══ DATA RECORDS

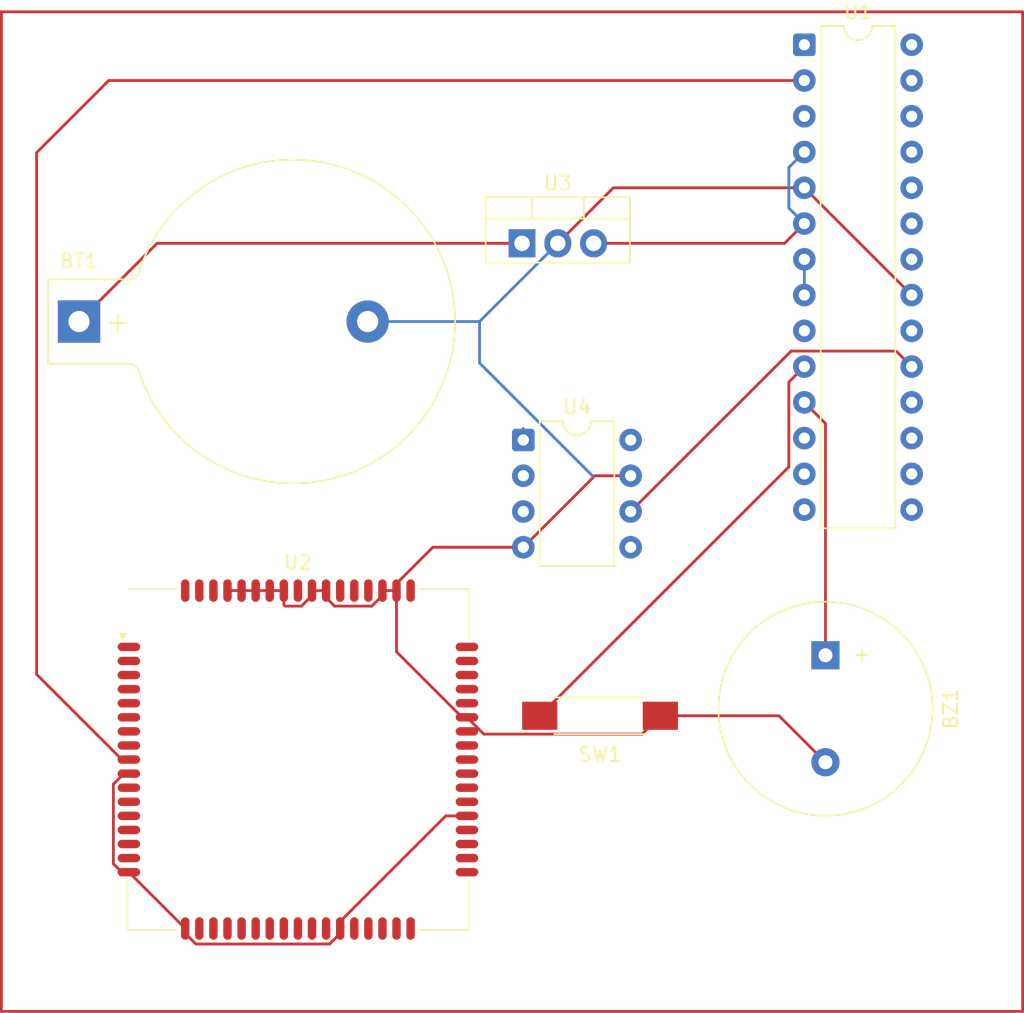
<source format=kicad_pcb>
(kicad_pcb
	(version 20241229)
	(generator "pcbnew")
	(generator_version "9.0")
	(general
		(thickness 1.6)
		(legacy_teardrops no)
	)
	(paper "A4")
	(layers
		(0 "F.Cu" signal)
		(2 "B.Cu" signal)
		(9 "F.Adhes" user "F.Adhesive")
		(11 "B.Adhes" user "B.Adhesive")
		(13 "F.Paste" user)
		(15 "B.Paste" user)
		(5 "F.SilkS" user "F.Silkscreen")
		(7 "B.SilkS" user "B.Silkscreen")
		(1 "F.Mask" user)
		(3 "B.Mask" user)
		(17 "Dwgs.User" user "User.Drawings")
		(19 "Cmts.User" user "User.Comments")
		(21 "Eco1.User" user "User.Eco1")
		(23 "Eco2.User" user "User.Eco2")
		(25 "Edge.Cuts" user)
		(27 "Margin" user)
		(31 "F.CrtYd" user "F.Courtyard")
		(29 "B.CrtYd" user "B.Courtyard")
		(35 "F.Fab" user)
		(33 "B.Fab" user)
		(39 "User.1" user)
		(41 "User.2" user)
		(43 "User.3" user)
		(45 "User.4" user)
	)
	(setup
		(pad_to_mask_clearance 0)
		(allow_soldermask_bridges_in_footprints no)
		(tenting front back)
		(pcbplotparams
			(layerselection 0x00000000_00000000_55555555_5755f5ff)
			(plot_on_all_layers_selection 0x00000000_00000000_00000000_00000000)
			(disableapertmacros no)
			(usegerberextensions no)
			(usegerberattributes yes)
			(usegerberadvancedattributes yes)
			(creategerberjobfile yes)
			(dashed_line_dash_ratio 12.000000)
			(dashed_line_gap_ratio 3.000000)
			(svgprecision 4)
			(plotframeref no)
			(mode 1)
			(useauxorigin no)
			(hpglpennumber 1)
			(hpglpenspeed 20)
			(hpglpendiameter 15.000000)
			(pdf_front_fp_property_popups yes)
			(pdf_back_fp_property_popups yes)
			(pdf_metadata yes)
			(pdf_single_document no)
			(dxfpolygonmode yes)
			(dxfimperialunits yes)
			(dxfusepcbnewfont yes)
			(psnegative no)
			(psa4output no)
			(plot_black_and_white yes)
			(plotinvisibletext no)
			(sketchpadsonfab no)
			(plotpadnumbers no)
			(hidednponfab no)
			(sketchdnponfab yes)
			(crossoutdnponfab yes)
			(subtractmaskfromsilk no)
			(outputformat 1)
			(mirror no)
			(drillshape 1)
			(scaleselection 1)
			(outputdirectory "")
		)
	)
	(net 0 "")
	(net 1 "Net-(BT1-+)")
	(net 2 "GND")
	(net 3 "Net-(BZ1-+)")
	(net 4 "Net-(U1-PD6)")
	(net 5 "unconnected-(U1-AREF-Pad20)")
	(net 6 "unconnected-(U1-PC2-Pad25)")
	(net 7 "VCC")
	(net 8 "/Crystal Oscillator")
	(net 9 "unconnected-(U1-PD3-Pad1)")
	(net 10 "Net-(U1-ADC6)")
	(net 11 "unconnected-(U1-PB3-Pad15)")
	(net 12 "unconnected-(U1-ADC7-Pad22)")
	(net 13 "unconnected-(U1-AVCC-Pad18)")
	(net 14 "Net-(U1-PD4)")
	(net 15 "unconnected-(U1-PB1-Pad13)")
	(net 16 "unconnected-(U1-PB2-Pad14)")
	(net 17 "unconnected-(U1-PC1-Pad24)")
	(net 18 "unconnected-(U1-PC0-Pad23)")
	(net 19 "unconnected-(U1-PB5-Pad17)")
	(net 20 "unconnected-(U1-PD5-Pad9)")
	(net 21 "unconnected-(U1-PB4-Pad16)")
	(net 22 "unconnected-(U1-PB0-Pad12)")
	(net 23 "unconnected-(U1-PC5-Pad28)")
	(net 24 "unconnected-(U1-PC3-Pad26)")
	(net 25 "unconnected-(U1-PC4-Pad27)")
	(net 26 "unconnected-(U2-SIM_VDD-Pad30)")
	(net 27 "unconnected-(U2-PWRKEY-Pad1)")
	(net 28 "unconnected-(U2-CTS-Pad7)")
	(net 29 "unconnected-(U2-GPIO9{slash}KBC1-Pad50)")
	(net 30 "unconnected-(U2-GPIO5{slash}KBR0-Pad44)")
	(net 31 "unconnected-(U2-SIM_CLK-Pad32)")
	(net 32 "unconnected-(U2-GPIO6{slash}KBC4-Pad47)")
	(net 33 "unconnected-(U2-DCD-Pad5)")
	(net 34 "unconnected-(U2-NETLIGHT-Pad52)")
	(net 35 "unconnected-(U2-NC-Pad23)")
	(net 36 "unconnected-(U2-PWM2-Pad36)")
	(net 37 "unconnected-(U2-ADC-Pad25)")
	(net 38 "unconnected-(U2-~{RESET}-Pad16)")
	(net 39 "unconnected-(U2-VDD_EXT-Pad15)")
	(net 40 "unconnected-(U2-GPIO10-Pad51)")
	(net 41 "unconnected-(U2-DISP_CLK-Pad11)")
	(net 42 "unconnected-(U2-VBAT-Pad55)")
	(net 43 "unconnected-(U2-GPIO11-Pad67)")
	(net 44 "unconnected-(U2-DISP_DATA-Pad12)")
	(net 45 "unconnected-(U2-SPK_P-Pad21)")
	(net 46 "unconnected-(U2-SPK_N-Pad22)")
	(net 47 "unconnected-(U2-DTR-Pad3)")
	(net 48 "unconnected-(U2-PWM1-Pad35)")
	(net 49 "unconnected-(U2-RF_ANT-Pad60)")
	(net 50 "unconnected-(U2-GPIO8{slash}KBC2-Pad49)")
	(net 51 "unconnected-(U2-NC-Pad6)")
	(net 52 "unconnected-(U2-VRTC-Pad26)")
	(net 53 "unconnected-(U2-SIM_PRESENCE-Pad34)")
	(net 54 "unconnected-(U2-VBAT-Pad55)_1")
	(net 55 "unconnected-(U2-MIC_P-Pad19)")
	(net 56 "unconnected-(U2-SIM_RST-Pad33)")
	(net 57 "unconnected-(U2-RI-Pad4)")
	(net 58 "unconnected-(U2-GPIO4{slash}KBR1-Pad43)")
	(net 59 "unconnected-(U2-SDA-Pad37)")
	(net 60 "unconnected-(U2-NC-Pad2)")
	(net 61 "unconnected-(U2-SCL-Pad38)")
	(net 62 "unconnected-(U2-STATUS-Pad66)")
	(net 63 "unconnected-(U2-MIC_N-Pad20)")
	(net 64 "unconnected-(U2-GPIO12-Pad68)")
	(net 65 "unconnected-(U2-DISP_D{slash}C-Pad13)")
	(net 66 "unconnected-(U2-SIM_DATA-Pad31)")
	(net 67 "unconnected-(U2-NC-Pad24)")
	(net 68 "unconnected-(U2-GPIO1{slash}KBR4-Pad40)")
	(net 69 "unconnected-(U2-GPIO2{slash}KBR3-Pad41)")
	(net 70 "unconnected-(U2-DBG_TXD-Pad27)")
	(net 71 "unconnected-(U2-VBAT-Pad55)_2")
	(net 72 "unconnected-(U2-GPIO7{slash}KBC3-Pad48)")
	(net 73 "unconnected-(U2-DBG_RXD-Pad28)")
	(net 74 "unconnected-(U2-GPIO3{slash}KBR2-Pad42)")
	(net 75 "unconnected-(U2-RTS-Pad8)")
	(net 76 "unconnected-(U2-DISP_CS-Pad14)")
	(net 77 "unconnected-(U4-MICIN-Pad8)")
	(net 78 "unconnected-(U4-CT-Pad1)")
	(net 79 "unconnected-(U4-CG-Pad3)")
	(net 80 "unconnected-(U4-~{SHDN}-Pad2)")
	(net 81 "unconnected-(U4-VDD-Pad5)")
	(footprint "Package_DIP:DIP-8_W7.62mm" (layer "F.Cu") (at 141.05 73.9125))
	(footprint "Button_Switch_SMD:SW_SPST_REED_CT05-XXXX-G1" (layer "F.Cu") (at 146.5 93.5))
	(footprint "Buzzer_Beeper:Buzzer_15x7.5RM7.6" (layer "F.Cu") (at 162.5 89.2 -90))
	(footprint "Package_TO_SOT_THT:TO-220-3_Vertical" (layer "F.Cu") (at 140.96 59.945))
	(footprint "Battery:BatteryHolder_Keystone_103_1x20mm" (layer "F.Cu") (at 109.51 65.499999))
	(footprint "RF_GSM:SIMCom_SIM900" (layer "F.Cu") (at 125.05 96.61))
	(footprint "Package_DIP:DIP-28_W7.62mm" (layer "F.Cu") (at 161 45.84))
	(gr_rect
		(start 104 43.5)
		(end 176.5 114.5)
		(stroke
			(width 0.2)
			(type default)
		)
		(fill no)
		(layer "F.Cu")
		(uuid "2b174655-59f1-4f08-806b-02c0a5a09b07")
	)
	(segment
		(start 109.51 65.49)
		(end 115.055 59.945)
		(width 0.2)
		(layer "F.Cu")
		(net 1)
		(uuid "19d21f52-afbe-4dea-912e-429707e769bc")
	)
	(segment
		(start 115.055 59.945)
		(end 140.96 59.945)
		(width 0.2)
		(layer "F.Cu")
		(net 1)
		(uuid "3324305e-1f02-449b-b458-271d0cef6bfd")
	)
	(segment
		(start 109.51 65.499999)
		(end 109.51 65.49)
		(width 0.2)
		(layer "F.Cu")
		(net 1)
		(uuid "58a7b2c6-2a32-4bcc-9109-06919038df2c")
	)
	(segment
		(start 134.6275 81.5325)
		(end 132.05 84.11)
		(width 0.2)
		(layer "F.Cu")
		(net 2)
		(uuid "0f529646-4a4a-4929-b65f-ef55ba9c5b7a")
	)
	(segment
		(start 117.05 108.61)
		(end 113.05 104.61)
		(width 0.2)
		(layer "F.Cu")
		(net 2)
		(uuid "114e466d-7c16-4763-9920-2e61fbe87e23")
	)
	(segment
		(start 128.05 108.61)
		(end 128.05 108.959942)
		(width 0.2)
		(layer "F.Cu")
		(net 2)
		(uuid "13f6ba52-5e38-4c53-98e6-369c938bacbf")
	)
	(segment
		(start 159.2 93.5)
		(end 150.78 93.5)
		(width 0.2)
		(layer "F.Cu")
		(net 2)
		(uuid "15a142a6-1aea-4062-a207-75d93485ab65")
	)
	(segment
		(start 136.700058 93.61)
		(end 132.05 88.959942)
		(width 0.2)
		(layer "F.Cu")
		(net 2)
		(uuid "1bf508d2-9db2-4ca2-8b33-86c629d5312d")
	)
	(segment
		(start 148.67 76.4525)
		(end 146.13 76.4525)
		(width 0.2)
		(layer "F.Cu")
		(net 2)
		(uuid "257a804e-1781-44c6-90f4-81c36d1968a5")
	)
	(segment
		(start 112.700058 97.61)
		(end 113.05 97.61)
		(width 0.2)
		(layer "F.Cu")
		(net 2)
		(uuid "2b327df0-22ef-4b91-8b5c-cddccc993f88")
	)
	(segment
		(start 124.151 85.711)
		(end 124.05 85.61)
		(width 0.2)
		(layer "F.Cu")
		(net 2)
		(uuid "309118db-7be7-4b82-bd39-abfc4b0f4558")
	)
	(segment
		(start 143.5 59.945)
		(end 143.5 60)
		(width 0.2)
		(layer "F.Cu")
		(net 2)
		(uuid "324bf6c3-0bd4-4c71-862f-83bc071bd746")
	)
	(segment
		(start 125.298942 85.711)
		(end 124.151 85.711)
		(width 0.2)
		(layer "F.Cu")
		(net 2)
		(uuid "3985822f-77cb-46d2-a31f-6b626922b79e")
	)
	(segment
		(start 127.05 85.11)
		(end 127.05 84.61)
		(width 0.2)
		(layer "F.Cu")
		(net 2)
		(uuid "3bf63f22-a79b-46c0-8c83-f0434daf295c")
	)
	(segment
		(start 111.949 98.361058)
		(end 112.700058 97.61)
		(width 0.2)
		(layer "F.Cu")
		(net 2)
		(uuid "3e53c753-0510-4d9f-825a-d8b594683894")
	)
	(segment
		(start 128.05 108.959942)
		(end 127.298942 109.711)
		(width 0.2)
		(layer "F.Cu")
		(net 2)
		(uuid "4507c53d-3915-4ce4-baf1-edfd41ca8697")
	)
	(segment
		(start 127.298942 109.711)
		(end 117.801058 109.711)
		(width 0.2)
		(layer "F.Cu")
		(net 2)
		(uuid "465524b2-b57a-4c7e-8c40-dd328276058c")
	)
	(segment
		(start 137.05 93.61)
		(end 136.700058 93.61)
		(width 0.2)
		(layer "F.Cu")
		(net 2)
		(uuid "4848788f-af86-4a3e-aa4f-6469c3f73b29")
	)
	(segment
		(start 117.05 108.959942)
		(end 117.05 108.61)
		(width 0.2)
		(layer "F.Cu")
		(net 2)
		(uuid "5721c0a8-5d5c-4fdf-8a46-6c631c04f255")
	)
	(segment
		(start 141.05 81.5325)
		(end 134.6275 81.5325)
		(width 0.2)
		(layer "F.Cu")
		(net 2)
		(uuid "5e1d700e-80f9-44da-a867-4116205c0737")
	)
	(segment
		(start 113.05 104.61)
		(end 112.55 104.61)
		(width 0.2)
		(layer "F.Cu")
		(net 2)
		(uuid "6bfa5f66-83cc-497f-aa49-4117d7ce24c8")
	)
	(segment
		(start 143.5 59.945)
		(end 147.445 56)
		(width 0.2)
		(layer "F.Cu")
		(net 2)
		(uuid "6cc15974-5938-41b1-a9a8-820895aadfe4")
	)
	(segment
		(start 132.05 84.61)
		(end 131.05 84.61)
		(width 0.2)
		(layer "F.Cu")
		(net 2)
		(uuid "708a1071-80e9-41df-bae5-42c9aa950d8c")
	)
	(segment
		(start 161 56)
		(end 168.62 63.62)
		(width 0.2)
		(layer "F.Cu")
		(net 2)
		(uuid "792317fa-4971-4780-bcf0-73c78c4f135e")
	)
	(segment
		(start 124.05 85.61)
		(end 124.05 84.61)
		(width 0.2)
		(layer "F.Cu")
		(net 2)
		(uuid "7c0ec70c-23a4-4ba2-8548-d6c987ca6fa7")
	)
	(segment
		(start 146.13 76.4525)
		(end 141.05 81.5325)
		(width 0.2)
		(layer "F.Cu")
		(net 2)
		(uuid "7c49ce37-6c41-45f5-ae9b-5eec18f94242")
	)
	(segment
		(start 124.05 84.61)
		(end 120.05 84.61)
		(width 0.2)
		(layer "F.Cu")
		(net 2)
		(uuid "93ad121d-a22f-4e36-8e25-802f7c94c4c9")
	)
	(segment
		(start 138.241 94.801)
		(end 137.05 93.61)
		(width 0.2)
		(layer "F.Cu")
		(net 2)
		(uuid "9da559cf-f908-4a05-8fe2-8ae2636b2a56")
	)
	(segment
		(start 111.949 104.009)
		(end 111.949 98.361058)
		(width 0.2)
		(layer "F.Cu")
		(net 2)
		(uuid "a9223123-c7e9-434b-b225-49a3554440df")
	)
	(segment
		(start 162.5 96.8)
		(end 159.2 93.5)
		(width 0.2)
		(layer "F.Cu")
		(net 2)
		(uuid "b24a8c44-61f9-40a8-8a01-e27d71e510d1")
	)
	(segment
		(start 149.479 94.801)
		(end 138.241 94.801)
		(width 0.2)
		(layer "F.Cu")
		(net 2)
		(uuid "bad65f4e-45ee-4ae5-843d-f148435b7573")
	)
	(segment
		(start 137.05 100.61)
		(end 135.55 100.61)
		(width 0.2)
		(layer "F.Cu")
		(net 2)
		(uuid "bb38f063-2446-463a-8b95-ee8b98178d4b")
	)
	(segment
		(start 130.298942 85.711)
		(end 127.651 85.711)
		(width 0.2)
		(layer "F.Cu")
		(net 2)
		(uuid "c1875969-e65e-4736-ac50-353db67df69a")
	)
	(segment
		(start 132.05 84.11)
		(end 132.05 84.61)
		(width 0.2)
		(layer "F.Cu")
		(net 2)
		(uuid "c7b49dd4-c796-45be-bacf-f612a6bffb41")
	)
	(segment
		(start 128.05 108.11)
		(end 128.05 108.61)
		(width 0.2)
		(layer "F.Cu")
		(net 2)
		(uuid "c9d35df7-56a8-474a-8c80-3ebcf0940da7")
	)
	(segment
		(start 126.05 84.61)
		(end 126.05 84.959942)
		(width 0.2)
		(layer "F.Cu")
		(net 2)
		(uuid "d57efb2b-0baa-426f-853f-f5ac7d99722d")
	)
	(segment
		(start 131.05 84.61)
		(end 131.05 84.959942)
		(width 0.2)
		(layer "F.Cu")
		(net 2)
		(uuid "d69df276-0f83-4e25-8906-4e1b3613400b")
	)
	(segment
		(start 117.801058 109.711)
		(end 117.05 108.959942)
		(width 0.2)
		(layer "F.Cu")
		(net 2)
		(uuid "d74b059a-3abd-4f1e-869c-a7100f6b612a")
	)
	(segment
		(start 131.05 84.959942)
		(end 130.298942 85.711)
		(width 0.2)
		(layer "F.Cu")
		(net 2)
		(uuid "d87cd8b4-f9bc-4696-b606-08385d246c5a")
	)
	(segment
		(start 135.55 100.61)
		(end 128.05 108.11)
		(width 0.2)
		(layer "F.Cu")
		(net 2)
		(uuid "d9c6cc1c-ac4a-4be8-805b-4974fe7a903a")
	)
	(segment
		(start 147.445 56)
		(end 161 56)
		(width 0.2)
		(layer "F.Cu")
		(net 2)
		(uuid "da63c38a-5291-4c67-af6b-cb0992063618")
	)
	(segment
		(start 150.78 93.5)
		(end 149.479 94.801)
		(width 0.2)
		(layer "F.Cu")
		(net 2)
		(uuid "dc071009-2dd8-4508-82de-d316077107be")
	)
	(segment
		(start 126.05 84.959942)
		(end 125.298942 85.711)
		(width 0.2)
		(layer "F.Cu")
		(net 2)
		(uuid "ec6fbe33-f591-413a-8cc7-8837249155c7")
	)
	(segment
		(start 112.55 104.61)
		(end 111.949 104.009)
		(width 0.2)
		(layer "F.Cu")
		(net 2)
		(uuid "f444ba46-b112-4807-bb8e-994e24053cc1")
	)
	(segment
		(start 132.05 88.959942)
		(end 132.05 84.61)
		(width 0.2)
		(layer "F.Cu")
		(net 2)
		(uuid "f8cca7c3-6914-4d88-8340-41ab63743697")
	)
	(segment
		(start 127.05 84.61)
		(end 126.05 84.61)
		(width 0.2)
		(layer "F.Cu")
		(net 2)
		(uuid "ff6db646-93be-4608-a781-2b74a101b6c7")
	)
	(segment
		(start 127.651 85.711)
		(end 127.05 85.11)
		(width 0.2)
		(layer "F.Cu")
		(net 2)
		(uuid "ff8c25d9-6222-437b-8ad2-b1fadbd863ce")
	)
	(segment
		(start 143.5 60.5)
		(end 143.5 59.945)
		(width 0.2)
		(layer "B.Cu")
		(net 2)
		(uuid "4403ab59-a760-4835-a7e4-0c30c9a5467e")
	)
	(segment
		(start 137.945001 68.445001)
		(end 146 76.5)
		(width 0.2)
		(layer "B.Cu")
		(net 2)
		(uuid "5a066d15-06e2-4994-ad50-a491b7c196a4")
	)
	(segment
		(start 137.945001 65.499999)
		(end 137.945001 68.445001)
		(width 0.2)
		(layer "B.Cu")
		(net 2)
		(uuid "a1ac5775-179c-4aba-a0b7-6e9e992fb602")
	)
	(segment
		(start 137.945001 65.499999)
		(end 143.5 59.945)
		(width 0.2)
		(layer "B.Cu")
		(net 2)
		(uuid "a24cf3e9-a257-4f4b-8e67-fd17a520c413")
	)
	(segment
		(start 130 65.499999)
		(end 137.945001 65.499999)
		(width 0.2)
		(layer "B.Cu")
		(net 2)
		(uuid "d09937a8-386f-45ab-a210-b0f262a8e722")
	)
	(segment
		(start 161 71.24)
		(end 162.5 72.74)
		(width 0.2)
		(layer "F.Cu")
		(net 3)
		(uuid "46696a22-27b3-4bdc-b8e6-76e783a58974")
	)
	(segment
		(start 162.5 72.74)
		(end 162.5 89.2)
		(width 0.2)
		(layer "F.Cu")
		(net 3)
		(uuid "9455905a-b411-4dad-928b-2c3ca1e44192")
	)
	(segment
		(start 162.5 89)
		(end 162.5 89.2)
		(width 0.2)
		(layer "B.Cu")
		(net 3)
		(uuid "91501548-6de0-4215-82ae-ea64940b95f7")
	)
	(segment
		(start 159.899 75.821)
		(end 142.22 93.5)
		(width 0.2)
		(layer "F.Cu")
		(net 4)
		(uuid "0ef21b39-fe47-46ed-a67a-2ba1c29b7938")
	)
	(segment
		(start 159.899 69.801)
		(end 159.899 75.821)
		(width 0.2)
		(layer "F.Cu")
		(net 4)
		(uuid "51daed15-e66a-4d73-bd25-69dd651460f9")
	)
	(segment
		(start 161 68.7)
		(end 159.899 69.801)
		(width 0.2)
		(layer "F.Cu")
		(net 4)
		(uuid "991f1ec5-2097-4d57-9139-100373f868ad")
	)
	(segment
		(start 146.04 59.945)
		(end 159.595 59.945)
		(width 0.2)
		(layer "F.Cu")
		(net 7)
		(uuid "b28c1814-0a34-4cf5-8424-74b484a735a1")
	)
	(segment
		(start 159.595 59.945)
		(end 161 58.54)
		(width 0.2)
		(layer "F.Cu")
		(net 7)
		(uuid "e5e70748-a0c0-4a8c-932b-cf5e59befbca")
	)
	(segment
		(start 159.899 57.439)
		(end 159.899 54.561)
		(width 0.2)
		(layer "B.Cu")
		(net 7)
		(uuid "603153e7-180b-45a2-b45d-c5fa9d108dbe")
	)
	(segment
		(start 159.899 54.561)
		(end 161 53.46)
		(width 0.2)
		(layer "B.Cu")
		(net 7)
		(uuid "955a1d8e-9104-4702-9b29-784805526dc7")
	)
	(segment
		(start 146.04 59.945)
		(end 146.055 59.945)
		(width 0.2)
		(layer "B.Cu")
		(net 7)
		(uuid "a137267d-c68e-41ab-a292-d4f262502c74")
	)
	(segment
		(start 161 58.54)
		(end 159.899 57.439)
		(width 0.2)
		(layer "B.Cu")
		(net 7)
		(uuid "a324b0b9-40f0-475f-bf6b-257b140c3de8")
	)
	(segment
		(start 161 61.08)
		(end 161 63.62)
		(width 0.2)
		(layer "B.Cu")
		(net 8)
		(uuid "2319ab21-ec8d-4861-94f8-792159066545")
	)
	(segment
		(start 160.0635 67.599)
		(end 148.67 78.9925)
		(width 0.2)
		(layer "F.Cu")
		(net 10)
		(uuid "3fd2001f-56ac-4822-9421-c7bfab7d05c6")
	)
	(segment
		(start 168.62 68.7)
		(end 167.519 67.599)
		(width 0.2)
		(layer "F.Cu")
		(net 10)
		(uuid "9eb32ab2-2eff-40fb-8025-37720bce5582")
	)
	(segment
		(start 167.519 67.599)
		(end 160.0635 67.599)
		(width 0.2)
		(layer "F.Cu")
		(net 10)
		(uuid "e621ebf9-586c-485c-b5ba-d6f2b35848d4")
	)
	(segment
		(start 106.5 90.56)
		(end 106.5 53.5)
		(width 0.2)
		(layer "F.Cu")
		(net 14)
		(uuid "26353888-1eb2-4e11-ae4c-7091ad6d5577")
	)
	(segment
		(start 106.5 53.5)
		(end 111.62 48.38)
		(width 0.2)
		(layer "F.Cu")
		(net 14)
		(uuid "2c199d53-485f-4f39-8c9f-aab1cb1390f6")
	)
	(segment
		(start 113.05 96.61)
		(end 112.55 96.61)
		(width 0.2)
		(layer "F.Cu")
		(net 14)
		(uuid "6d54202c-91a3-4d63-b368-e0bad160586b")
	)
	(segment
		(start 112.55 96.61)
		(end 106.5 90.56)
		(width 0.2)
		(layer "F.Cu")
		(net 14)
		(uuid "def8766e-e6b3-4f83-a66d-b7d72b46999a")
	)
	(segment
		(start 111.62 48.38)
		(end 161 48.38)
		(width 0.2)
		(layer "F.Cu")
		(net 14)
		(uuid "fdb29324-bcdd-47b5-91bf-4fb991a2a408")
	)
	(segment
		(start 141.05 73.9125)
		(end 141.05 73.1105)
		(width 0.2)
		(layer "F.Cu")
		(net 78)
		(uuid "82dd4ccd-6505-41e7-9ff2-bd6c728390de")
	)
	(embedded_fonts no)
)

</source>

════

◆ **PROBLEM TO WORK ON**:
Look through the records and gather each line with the word "Adhes".

◆ **RESPONSE**:
		(9 "F.Adhes" user "F.Adhesive")
		(11 "B.Adhes" user "B.Adhesive")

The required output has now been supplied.